Turn every line of the material below into a numbered list, skipping any blank lines.

──────── Information given

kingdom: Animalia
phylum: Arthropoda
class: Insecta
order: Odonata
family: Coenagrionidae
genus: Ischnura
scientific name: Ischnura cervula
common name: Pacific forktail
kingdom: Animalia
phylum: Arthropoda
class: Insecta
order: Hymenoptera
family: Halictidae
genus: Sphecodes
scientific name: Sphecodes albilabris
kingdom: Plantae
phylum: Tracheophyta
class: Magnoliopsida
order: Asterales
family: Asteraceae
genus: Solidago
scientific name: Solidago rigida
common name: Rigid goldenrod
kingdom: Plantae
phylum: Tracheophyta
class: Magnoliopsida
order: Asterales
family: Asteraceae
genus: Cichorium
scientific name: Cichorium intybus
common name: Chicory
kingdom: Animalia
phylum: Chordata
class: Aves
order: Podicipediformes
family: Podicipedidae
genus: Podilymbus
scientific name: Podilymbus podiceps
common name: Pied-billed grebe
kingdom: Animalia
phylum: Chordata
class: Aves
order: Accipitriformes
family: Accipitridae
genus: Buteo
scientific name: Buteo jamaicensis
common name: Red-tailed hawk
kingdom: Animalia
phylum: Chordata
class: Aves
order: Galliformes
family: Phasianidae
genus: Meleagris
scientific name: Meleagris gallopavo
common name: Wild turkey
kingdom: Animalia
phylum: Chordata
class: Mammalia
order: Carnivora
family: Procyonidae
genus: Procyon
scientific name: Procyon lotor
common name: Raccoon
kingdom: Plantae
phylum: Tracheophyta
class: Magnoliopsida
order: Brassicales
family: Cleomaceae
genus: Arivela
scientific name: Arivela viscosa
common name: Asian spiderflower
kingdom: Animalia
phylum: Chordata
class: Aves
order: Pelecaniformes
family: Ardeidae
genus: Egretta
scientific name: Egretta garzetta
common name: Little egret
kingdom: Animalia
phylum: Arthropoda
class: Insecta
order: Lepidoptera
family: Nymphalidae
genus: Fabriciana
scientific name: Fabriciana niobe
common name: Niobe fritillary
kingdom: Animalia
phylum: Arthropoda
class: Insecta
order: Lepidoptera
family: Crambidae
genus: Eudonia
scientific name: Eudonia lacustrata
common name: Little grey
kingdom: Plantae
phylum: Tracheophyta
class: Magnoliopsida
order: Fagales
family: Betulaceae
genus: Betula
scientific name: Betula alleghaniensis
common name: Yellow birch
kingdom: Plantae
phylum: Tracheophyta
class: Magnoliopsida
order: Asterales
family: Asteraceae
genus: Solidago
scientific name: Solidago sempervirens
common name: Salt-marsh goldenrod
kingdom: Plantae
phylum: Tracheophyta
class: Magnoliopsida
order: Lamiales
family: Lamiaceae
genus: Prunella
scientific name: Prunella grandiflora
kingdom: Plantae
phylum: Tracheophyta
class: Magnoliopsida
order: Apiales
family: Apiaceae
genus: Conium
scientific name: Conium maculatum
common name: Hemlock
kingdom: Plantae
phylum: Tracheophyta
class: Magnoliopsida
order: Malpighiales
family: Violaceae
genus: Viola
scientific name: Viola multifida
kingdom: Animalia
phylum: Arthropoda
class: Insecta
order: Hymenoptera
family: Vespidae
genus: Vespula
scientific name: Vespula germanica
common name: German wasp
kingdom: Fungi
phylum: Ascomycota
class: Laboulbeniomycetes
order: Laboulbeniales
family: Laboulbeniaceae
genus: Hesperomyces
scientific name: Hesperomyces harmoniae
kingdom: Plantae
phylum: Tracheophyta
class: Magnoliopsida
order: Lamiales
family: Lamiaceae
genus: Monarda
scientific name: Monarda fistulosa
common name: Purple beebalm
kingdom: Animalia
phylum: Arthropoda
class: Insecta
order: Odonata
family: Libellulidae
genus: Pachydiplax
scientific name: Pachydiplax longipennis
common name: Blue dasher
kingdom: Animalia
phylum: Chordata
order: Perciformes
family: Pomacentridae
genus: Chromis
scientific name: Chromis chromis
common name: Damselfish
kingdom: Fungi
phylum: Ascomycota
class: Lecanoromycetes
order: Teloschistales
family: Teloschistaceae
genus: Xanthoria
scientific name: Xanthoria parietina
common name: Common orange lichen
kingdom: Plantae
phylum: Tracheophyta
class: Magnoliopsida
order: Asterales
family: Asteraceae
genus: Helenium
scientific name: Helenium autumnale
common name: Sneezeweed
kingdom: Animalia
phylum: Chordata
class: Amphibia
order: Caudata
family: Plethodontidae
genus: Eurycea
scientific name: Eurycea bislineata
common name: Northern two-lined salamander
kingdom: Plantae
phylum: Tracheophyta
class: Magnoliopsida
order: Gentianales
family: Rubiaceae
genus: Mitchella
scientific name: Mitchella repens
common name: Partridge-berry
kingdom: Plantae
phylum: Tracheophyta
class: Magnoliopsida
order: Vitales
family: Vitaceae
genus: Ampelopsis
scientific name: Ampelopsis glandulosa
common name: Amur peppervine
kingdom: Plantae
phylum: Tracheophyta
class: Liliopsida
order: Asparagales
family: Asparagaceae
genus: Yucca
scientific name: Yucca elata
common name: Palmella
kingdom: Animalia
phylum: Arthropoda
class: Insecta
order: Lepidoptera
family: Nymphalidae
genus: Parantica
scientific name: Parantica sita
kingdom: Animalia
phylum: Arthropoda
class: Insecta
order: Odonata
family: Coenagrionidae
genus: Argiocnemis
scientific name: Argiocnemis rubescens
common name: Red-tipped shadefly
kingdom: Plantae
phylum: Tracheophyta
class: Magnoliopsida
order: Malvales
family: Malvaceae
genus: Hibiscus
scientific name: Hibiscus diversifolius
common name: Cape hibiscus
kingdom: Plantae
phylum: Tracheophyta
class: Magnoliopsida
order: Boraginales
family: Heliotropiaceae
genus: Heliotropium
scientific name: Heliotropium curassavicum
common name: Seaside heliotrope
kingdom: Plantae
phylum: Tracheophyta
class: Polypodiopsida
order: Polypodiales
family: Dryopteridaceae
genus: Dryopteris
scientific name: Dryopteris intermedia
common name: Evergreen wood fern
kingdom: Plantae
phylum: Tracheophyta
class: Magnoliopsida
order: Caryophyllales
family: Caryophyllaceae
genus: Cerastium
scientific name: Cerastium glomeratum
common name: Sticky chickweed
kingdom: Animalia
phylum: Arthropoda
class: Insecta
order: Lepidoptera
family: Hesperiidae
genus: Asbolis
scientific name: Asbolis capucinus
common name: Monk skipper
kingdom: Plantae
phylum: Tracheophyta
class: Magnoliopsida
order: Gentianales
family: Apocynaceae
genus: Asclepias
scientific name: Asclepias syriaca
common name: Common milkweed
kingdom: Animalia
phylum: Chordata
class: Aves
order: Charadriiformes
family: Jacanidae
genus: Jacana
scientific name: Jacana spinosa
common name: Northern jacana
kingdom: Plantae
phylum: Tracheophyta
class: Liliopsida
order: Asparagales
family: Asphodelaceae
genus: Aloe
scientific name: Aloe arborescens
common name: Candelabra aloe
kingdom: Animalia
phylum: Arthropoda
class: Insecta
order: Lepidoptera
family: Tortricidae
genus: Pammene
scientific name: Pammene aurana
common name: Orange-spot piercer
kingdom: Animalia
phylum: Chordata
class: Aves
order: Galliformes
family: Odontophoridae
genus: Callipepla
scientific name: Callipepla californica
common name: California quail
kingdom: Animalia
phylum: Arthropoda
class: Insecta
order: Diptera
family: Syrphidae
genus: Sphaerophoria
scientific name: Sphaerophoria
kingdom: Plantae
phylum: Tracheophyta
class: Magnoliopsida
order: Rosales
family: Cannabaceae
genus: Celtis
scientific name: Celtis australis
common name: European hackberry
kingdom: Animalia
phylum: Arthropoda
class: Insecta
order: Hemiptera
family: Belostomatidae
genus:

────────────────

_Problem solution_.
1. kingdom: Animalia
2. phylum: Arthropoda
3. class: Insecta
4. order: Odonata
5. family: Coenagrionidae
6. genus: Ischnura
7. scientific name: Ischnura cervula
8. common name: Pacific forktail
9. kingdom: Animalia
10. phylum: Arthropoda
11. class: Insecta
12. order: Hymenoptera
13. family: Halictidae
14. genus: Sphecodes
15. scientific name: Sphecodes albilabris
16. kingdom: Plantae
17. phylum: Tracheophyta
18. class: Magnoliopsida
19. order: Asterales
20. family: Asteraceae
21. genus: Solidago
22. scientific name: Solidago rigida
23. common name: Rigid goldenrod
24. kingdom: Plantae
25. phylum: Tracheophyta
26. class: Magnoliopsida
27. order: Asterales
28. family: Asteraceae
29. genus: Cichorium
30. scientific name: Cichorium intybus
31. common name: Chicory
32. kingdom: Animalia
33. phylum: Chordata
34. class: Aves
35. order: Podicipediformes
36. family: Podicipedidae
37. genus: Podilymbus
38. scientific name: Podilymbus podiceps
39. common name: Pied-billed grebe
40. kingdom: Animalia
41. phylum: Chordata
42. class: Aves
43. order: Accipitriformes
44. family: Accipitridae
45. genus: Buteo
46. scientific name: Buteo jamaicensis
47. common name: Red-tailed hawk
48. kingdom: Animalia
49. phylum: Chordata
50. class: Aves
51. order: Galliformes
52. family: Phasianidae
53. genus: Meleagris
54. scientific name: Meleagris gallopavo
55. common name: Wild turkey
56. kingdom: Animalia
57. phylum: Chordata
58. class: Mammalia
59. order: Carnivora
60. family: Procyonidae
61. genus: Procyon
62. scientific name: Procyon lotor
63. common name: Raccoon
64. kingdom: Plantae
65. phylum: Tracheophyta
66. class: Magnoliopsida
67. order: Brassicales
68. family: Cleomaceae
69. genus: Arivela
70. scientific name: Arivela viscosa
71. common name: Asian spiderflower
72. kingdom: Animalia
73. phylum: Chordata
74. class: Aves
75. order: Pelecaniformes
76. family: Ardeidae
77. genus: Egretta
78. scientific name: Egretta garzetta
79. common name: Little egret
80. kingdom: Animalia
81. phylum: Arthropoda
82. class: Insecta
83. order: Lepidoptera
84. family: Nymphalidae
85. genus: Fabriciana
86. scientific name: Fabriciana niobe
87. common name: Niobe fritillary
88. kingdom: Animalia
89. phylum: Arthropoda
90. class: Insecta
91. order: Lepidoptera
92. family: Crambidae
93. genus: Eudonia
94. scientific name: Eudonia lacustrata
95. common name: Little grey
96. kingdom: Plantae
97. phylum: Tracheophyta
98. class: Magnoliopsida
99. order: Fagales
100. family: Betulaceae
101. genus: Betula
102. scientific name: Betula alleghaniensis
103. common name: Yellow birch
104. kingdom: Plantae
105. phylum: Tracheophyta
106. class: Magnoliopsida
107. order: Asterales
108. family: Asteraceae
109. genus: Solidago
110. scientific name: Solidago sempervirens
111. common name: Salt-marsh goldenrod
112. kingdom: Plantae
113. phylum: Tracheophyta
114. class: Magnoliopsida
115. order: Lamiales
116. family: Lamiaceae
117. genus: Prunella
118. scientific name: Prunella grandiflora
119. kingdom: Plantae
120. phylum: Tracheophyta
121. class: Magnoliopsida
122. order: Apiales
123. family: Apiaceae
124. genus: Conium
125. scientific name: Conium maculatum
126. common name: Hemlock
127. kingdom: Plantae
128. phylum: Tracheophyta
129. class: Magnoliopsida
130. order: Malpighiales
131. family: Violaceae
132. genus: Viola
133. scientific name: Viola multifida
134. kingdom: Animalia
135. phylum: Arthropoda
136. class: Insecta
137. order: Hymenoptera
138. family: Vespidae
139. genus: Vespula
140. scientific name: Vespula germanica
141. common name: German wasp
142. kingdom: Fungi
143. phylum: Ascomycota
144. class: Laboulbeniomycetes
145. order: Laboulbeniales
146. family: Laboulbeniaceae
147. genus: Hesperomyces
148. scientific name: Hesperomyces harmoniae
149. kingdom: Plantae
150. phylum: Tracheophyta
151. class: Magnoliopsida
152. order: Lamiales
153. family: Lamiaceae
154. genus: Monarda
155. scientific name: Monarda fistulosa
156. common name: Purple beebalm
157. kingdom: Animalia
158. phylum: Arthropoda
159. class: Insecta
160. order: Odonata
161. family: Libellulidae
162. genus: Pachydiplax
163. scientific name: Pachydiplax longipennis
164. common name: Blue dasher
165. kingdom: Animalia
166. phylum: Chordata
167. order: Perciformes
168. family: Pomacentridae
169. genus: Chromis
170. scientific name: Chromis chromis
171. common name: Damselfish
172. kingdom: Fungi
173. phylum: Ascomycota
174. class: Lecanoromycetes
175. order: Teloschistales
176. family: Teloschistaceae
177. genus: Xanthoria
178. scientific name: Xanthoria parietina
179. common name: Common orange lichen
180. kingdom: Plantae
181. phylum: Tracheophyta
182. class: Magnoliopsida
183. order: Asterales
184. family: Asteraceae
185. genus: Helenium
186. scientific name: Helenium autumnale
187. common name: Sneezeweed
188. kingdom: Animalia
189. phylum: Chordata
190. class: Amphibia
191. order: Caudata
192. family: Plethodontidae
193. genus: Eurycea
194. scientific name: Eurycea bislineata
195. common name: Northern two-lined salamander
196. kingdom: Plantae
197. phylum: Tracheophyta
198. class: Magnoliopsida
199. order: Gentianales
200. family: Rubiaceae
201. genus: Mitchella
202. scientific name: Mitchella repens
203. common name: Partridge-berry
204. kingdom: Plantae
205. phylum: Tracheophyta
206. class: Magnoliopsida
207. order: Vitales
208. family: Vitaceae
209. genus: Ampelopsis
210. scientific name: Ampelopsis glandulosa
211. common name: Amur peppervine
212. kingdom: Plantae
213. phylum: Tracheophyta
214. class: Liliopsida
215. order: Asparagales
216. family: Asparagaceae
217. genus: Yucca
218. scientific name: Yucca elata
219. common name: Palmella
220. kingdom: Animalia
221. phylum: Arthropoda
222. class: Insecta
223. order: Lepidoptera
224. family: Nymphalidae
225. genus: Parantica
226. scientific name: Parantica sita
227. kingdom: Animalia
228. phylum: Arthropoda
229. class: Insecta
230. order: Odonata
231. family: Coenagrionidae
232. genus: Argiocnemis
233. scientific name: Argiocnemis rubescens
234. common name: Red-tipped shadefly
235. kingdom: Plantae
236. phylum: Tracheophyta
237. class: Magnoliopsida
238. order: Malvales
239. family: Malvaceae
240. genus: Hibiscus
241. scientific name: Hibiscus diversifolius
242. common name: Cape hibiscus
243. kingdom: Plantae
244. phylum: Tracheophyta
245. class: Magnoliopsida
246. order: Boraginales
247. family: Heliotropiaceae
248. genus: Heliotropium
249. scientific name: Heliotropium curassavicum
250. common name: Seaside heliotrope
251. kingdom: Plantae
252. phylum: Tracheophyta
253. class: Polypodiopsida
254. order: Polypodiales
255. family: Dryopteridaceae
256. genus: Dryopteris
257. scientific name: Dryopteris intermedia
258. common name: Evergreen wood fern
259. kingdom: Plantae
260. phylum: Tracheophyta
261. class: Magnoliopsida
262. order: Caryophyllales
263. family: Caryophyllaceae
264. genus: Cerastium
265. scientific name: Cerastium glomeratum
266. common name: Sticky chickweed
267. kingdom: Animalia
268. phylum: Arthropoda
269. class: Insecta
270. order: Lepidoptera
271. family: Hesperiidae
272. genus: Asbolis
273. scientific name: Asbolis capucinus
274. common name: Monk skipper
275. kingdom: Plantae
276. phylum: Tracheophyta
277. class: Magnoliopsida
278. order: Gentianales
279. family: Apocynaceae
280. genus: Asclepias
281. scientific name: Asclepias syriaca
282. common name: Common milkweed
283. kingdom: Animalia
284. phylum: Chordata
285. class: Aves
286. order: Charadriiformes
287. family: Jacanidae
288. genus: Jacana
289. scientific name: Jacana spinosa
290. common name: Northern jacana
291. kingdom: Plantae
292. phylum: Tracheophyta
293. class: Liliopsida
294. order: Asparagales
295. family: Asphodelaceae
296. genus: Aloe
297. scientific name: Aloe arborescens
298. common name: Candelabra aloe
299. kingdom: Animalia
300. phylum: Arthropoda
301. class: Insecta
302. order: Lepidoptera
303. family: Tortricidae
304. genus: Pammene
305. scientific name: Pammene aurana
306. common name: Orange-spot piercer
307. kingdom: Animalia
308. phylum: Chordata
309. class: Aves
310. order: Galliformes
311. family: Odontophoridae
312. genus: Callipepla
313. scientific name: Callipepla californica
314. common name: California quail
315. kingdom: Animalia
316. phylum: Arthropoda
317. class: Insecta
318. order: Diptera
319. family: Syrphidae
320. genus: Sphaerophoria
321. scientific name: Sphaerophoria
322. kingdom: Plantae
323. phylum: Tracheophyta
324. class: Magnoliopsida
325. order: Rosales
326. family: Cannabaceae
327. genus: Celtis
328. scientific name: Celtis australis
329. common name: European hackberry
330. kingdom: Animalia
331. phylum: Arthropoda
332. class: Insecta
333. order: Hemiptera
334. family: Belostomatidae
335. genus:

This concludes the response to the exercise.